The British granted the islands internal self-government in 1964 and, in 1973, Bahamians achieved full independence while remaining a member of the Commonwealth of Nations. Since the 1950s, the Bahamian economy has been based on the twin pillars of tourism and financial services. Today, the country enjoys the third highest per capita income in the western hemisphere.
Why not stay at the Powell Pointe Resort at Cape Eleuthera, a deluxe Bahamas hotel on Eleuthera Island. This slender strip of land is surrounded by the warm crystal-clear waters of the North Atlantic Ocean.

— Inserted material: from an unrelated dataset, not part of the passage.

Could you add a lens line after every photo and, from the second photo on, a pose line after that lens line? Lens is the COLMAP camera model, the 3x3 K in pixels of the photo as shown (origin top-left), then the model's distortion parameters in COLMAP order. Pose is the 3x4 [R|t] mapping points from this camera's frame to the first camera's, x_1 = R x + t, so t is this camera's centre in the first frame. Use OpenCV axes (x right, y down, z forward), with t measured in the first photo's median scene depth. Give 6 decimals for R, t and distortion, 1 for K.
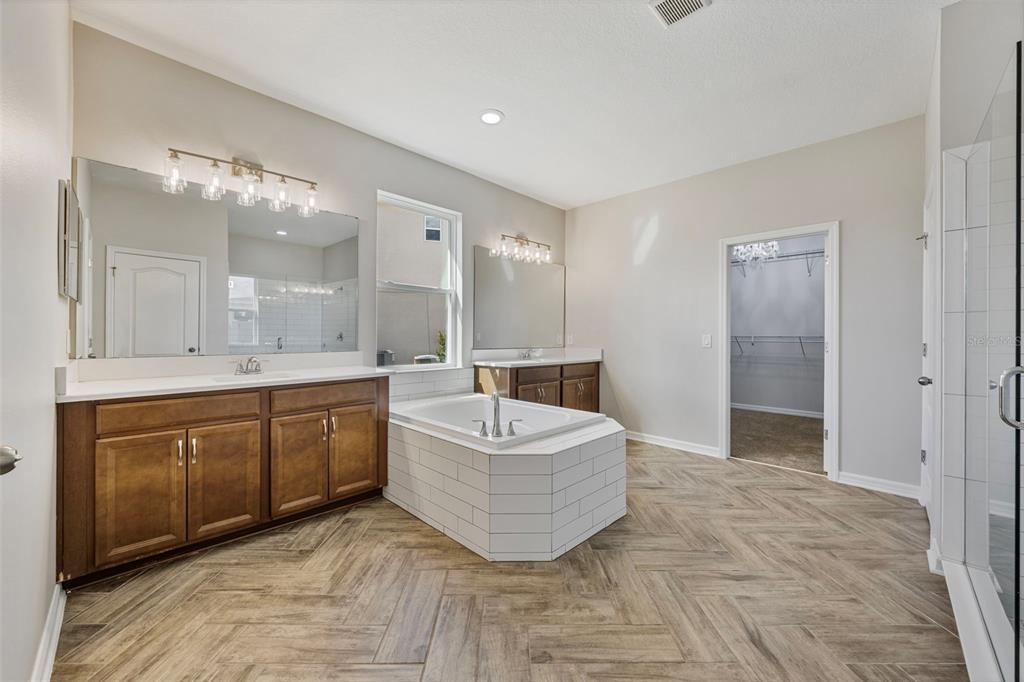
lens RADIAL K [[373.0, 0, 513.6], [0, 373.0, 338.3], [0, 0, 1]] dist [-0.012069, 0.000091]
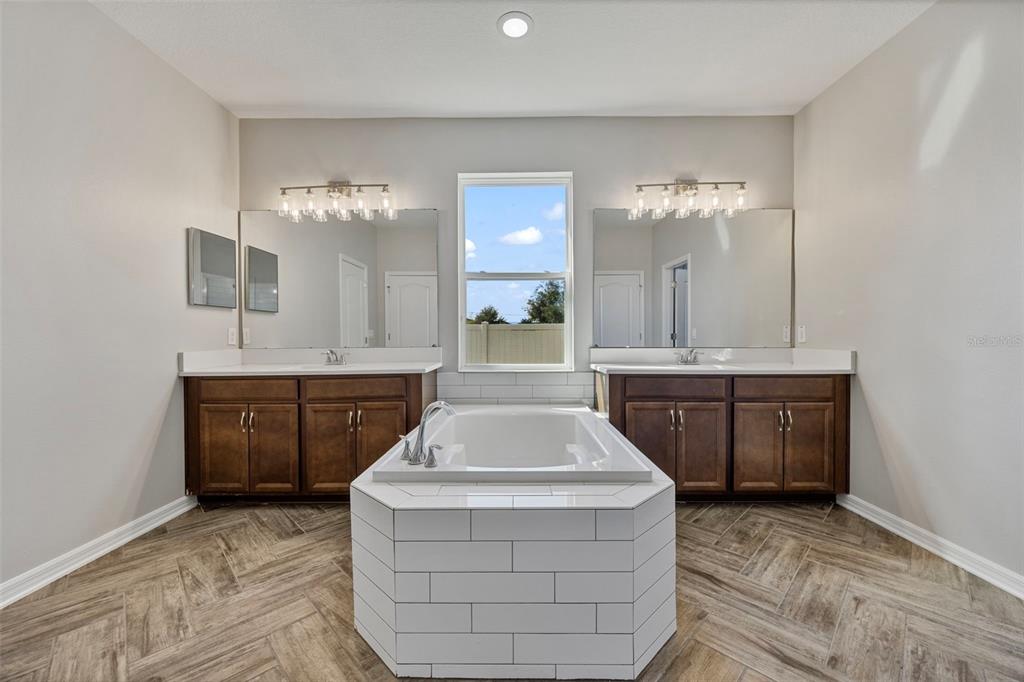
lens RADIAL K [[400.7, 0, 512.9], [0, 400.7, 335.8], [0, 0, 1]] dist [-0.000641, 0.000003]
pose [[0.710159, -0.003948, -0.704030, 0.628737], [0.004661, 0.999989, -0.000906, 0.011871], [0.704026, -0.002638, 0.710169, 0.555768]]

The Blue Water Resort is located in the wonderful Cable Beach, Nassau, in the New Providence island, Bahamas.
This outstanding Nassau hotel at competitive prices offers welcoming lodgings overlooking the Ocean and the Garden as well as a wonderful outdoor swimming pool, a tennis court and a private beach. Besides guests of the Blue Water Resort Hotel will find in the proximities several casinos, shops and restaurants.
The Surfers Beach Manor Hotel is located near Gregory Town, placing this Eleuthera, Bahamas beach hotel in a great spot for discovering all of the island's natural wonders. Guests can visit Hatchet Bay Cave, which was once a favorite playground for pirates and now fascinates geology fans with its rock formations. Alternatively, enjoy the stunning promontory at Lighthouse Beach, the waves at nearby Surfers Beach, or peer into the bottomless Ocean Hole at Rock Sound.
Popular with stops on Bahamas sailing trips, the St Francis Resort offers Stocking Island hotel accommodation with a 5-mile stretch of pristine white sandy beach where you certainly won't find any tourists!